A young man who feels that the happiness of his parents depended on his accomplishments, drowned by pressure, begins to have disruptive attitudes during adolescence.

Ways of living paternity

La Vanguardia has taken up these reflections from a study published by the American University of Ohio. The research affirms that the ideas of perfect education are exhausted by many parents, and that this tiredness is related to internal and external expectations, to ways of living paternity, to demands and to feeling judged. “The desire to be a perfect mother or father causes stress, anxiety, disappointment and feeling of guilt, and stifles the desires to have a perfect child,” experts say.

"How do you seek balance with expectations? We have to know how to really see what skills and what improvement gaps they have, and accept them because what they need from us is to recognize them."

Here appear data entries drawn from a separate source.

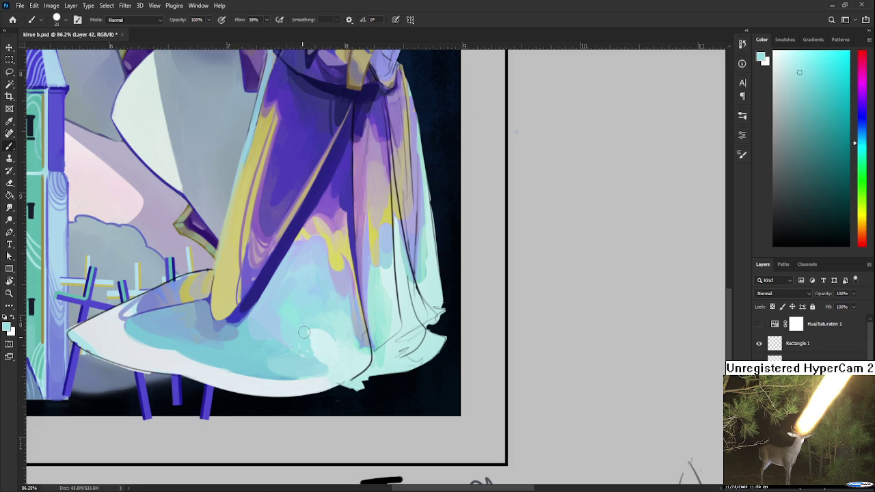
alt+click(318, 339)
alt+click(311, 338)
alt+click(307, 333)
alt+click(307, 332)
alt+click(309, 334)
mouse_move(303, 331)
mouse_down()
mouse_move(336, 372)
mouse_move(337, 404)
mouse_up()
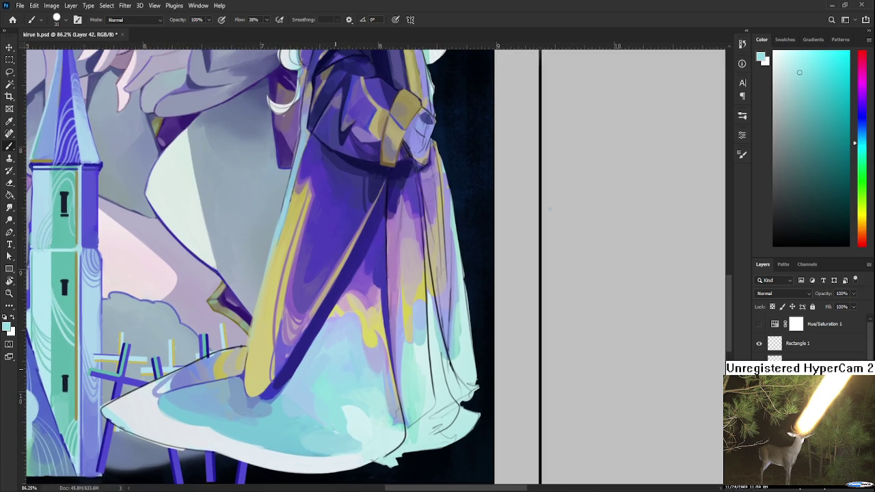
alt+scroll(309, 361, up, 1)
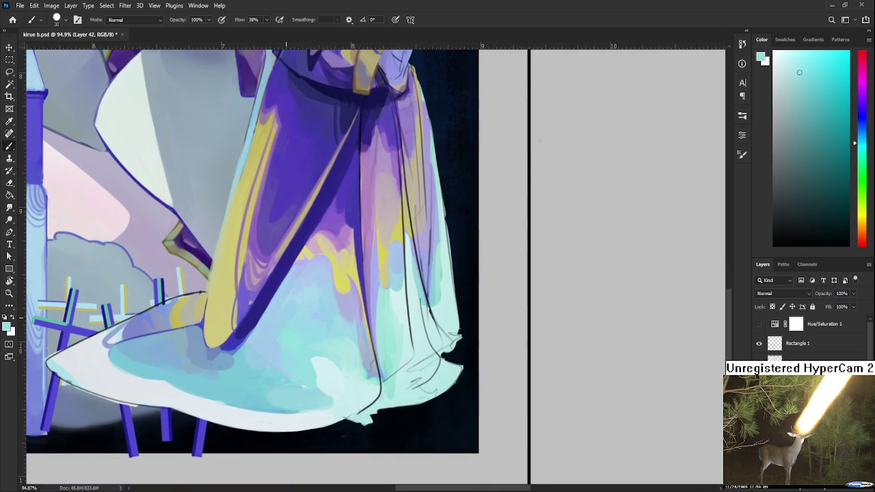
alt+drag(326, 330, 342, 285)
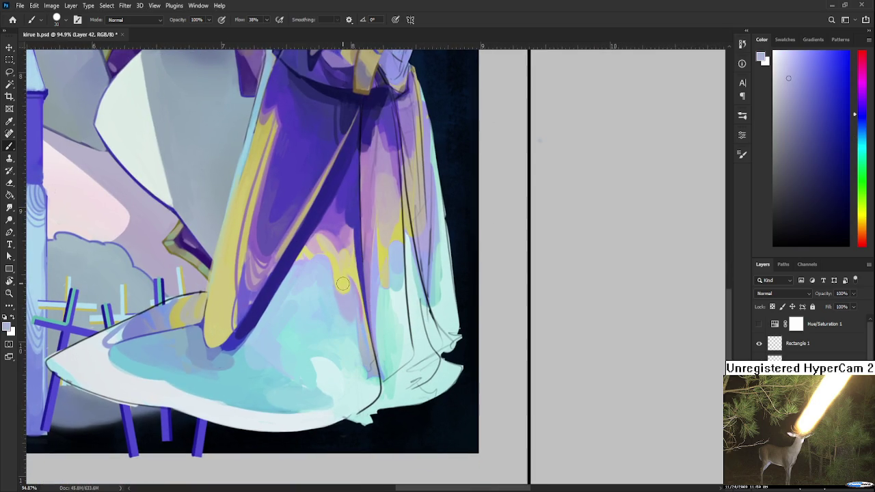
Paint a thin fold line down the skirt with a fine brush.
key(bracketleft)
key(bracketleft)
key(bracketleft)
drag(335, 317, 366, 380)
scroll(377, 354, down, 4)
scroll(378, 354, down, 2)
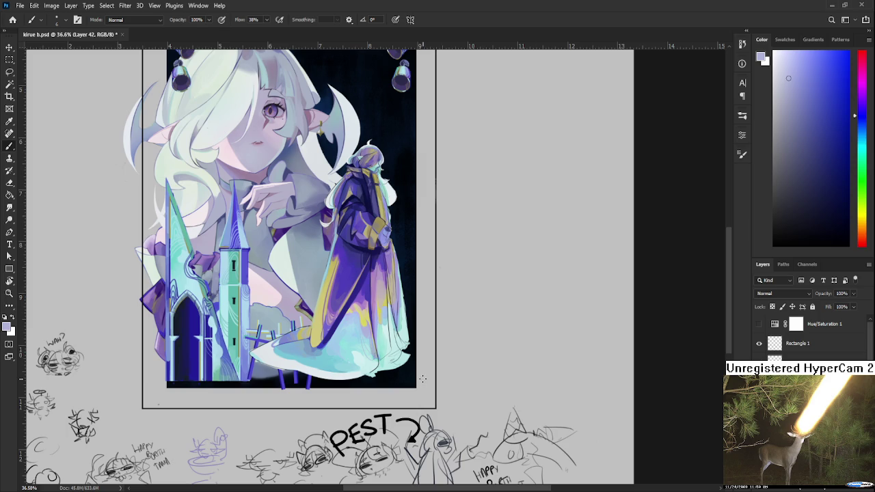
scroll(325, 345, up, 5)
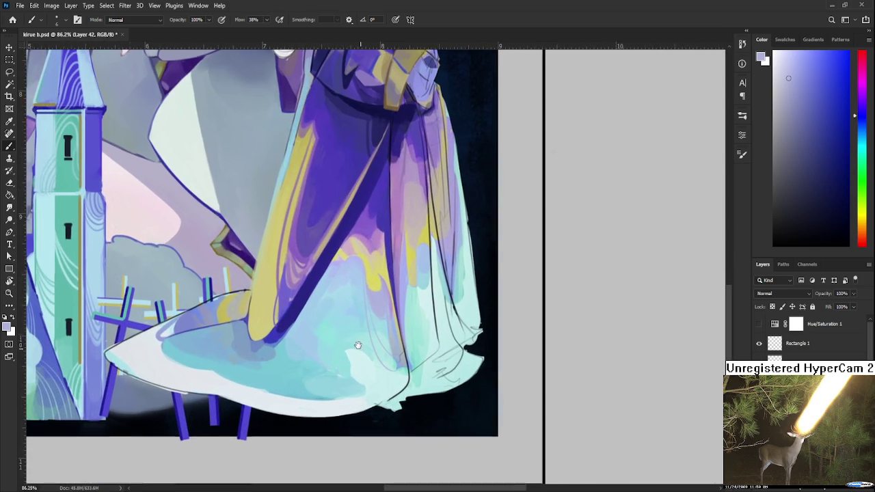
Sample cyan from the hem and paint a small curling light-cyan fold near its centre.
mouse_move(325, 345)
mouse_down()
mouse_move(363, 330)
mouse_move(357, 348)
mouse_up()
alt+click(356, 325)
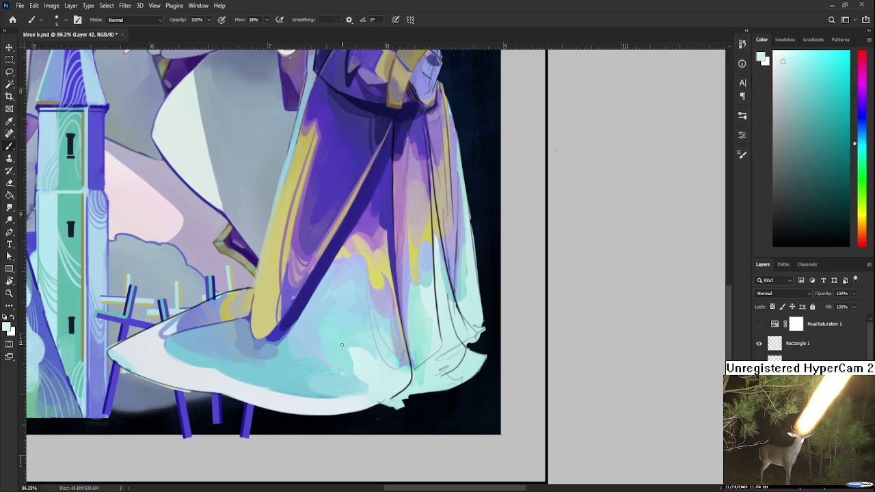
drag(344, 349, 353, 356)
alt+click(351, 353)
alt+click(353, 355)
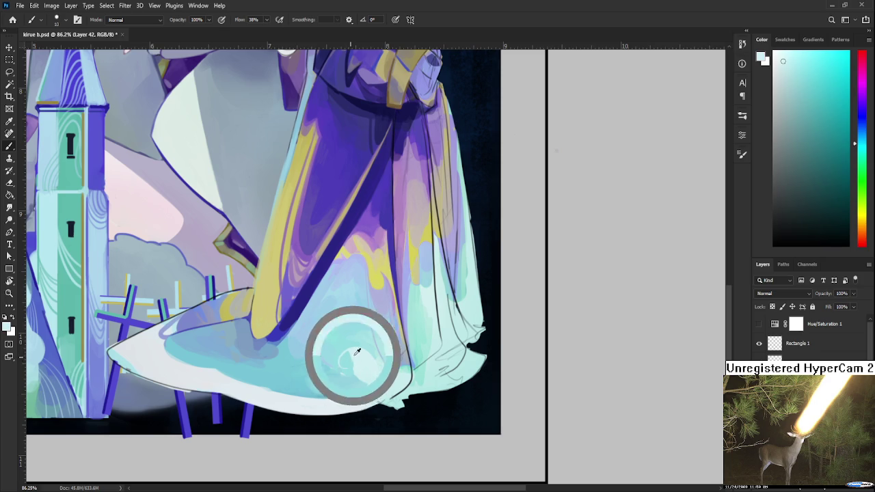
alt+click(363, 349)
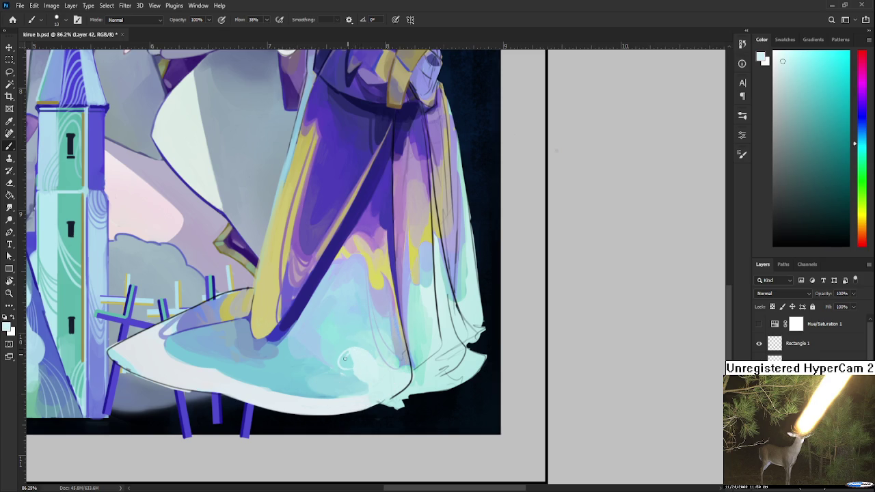
alt+click(353, 359)
alt+click(352, 364)
drag(357, 351, 371, 344)
alt+click(378, 334)
Bring the lower skirt into view and blend its hem folds with sampled pale cyan tones.
scroll(304, 359, down, 1)
drag(340, 321, 333, 357)
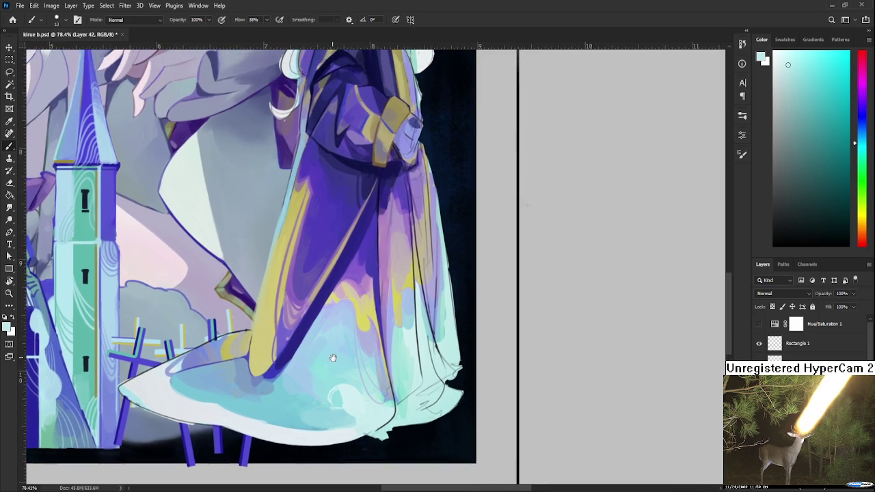
alt+click(347, 395)
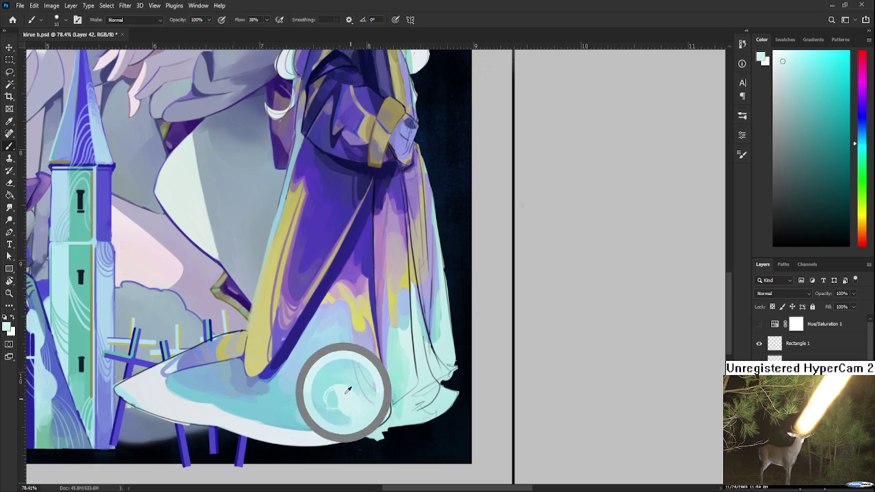
drag(353, 394, 342, 391)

After all, our children will internalize what we transmit to them, as Esther Martínez explained in ARGIA: “How we see them, they have a huge influence on them. When we talk to children, we see that when expectations are very high, for example, they push themselves to reach the expectation, and it's related to the labels: if I put a label on my child, it's very quick and saliva, and if he doesn't look like that, it will influence self-esteem. Even if the expectation is not positive: if I repeat it is vague, it will have a vague behavior, because for her the most important thing is for me to see it. How do we seek balance with expectations? Accepting what they are, we have to know how to really see what their skills are and what their needs for improvement are and accept them because accepting what they are is what they need from us.”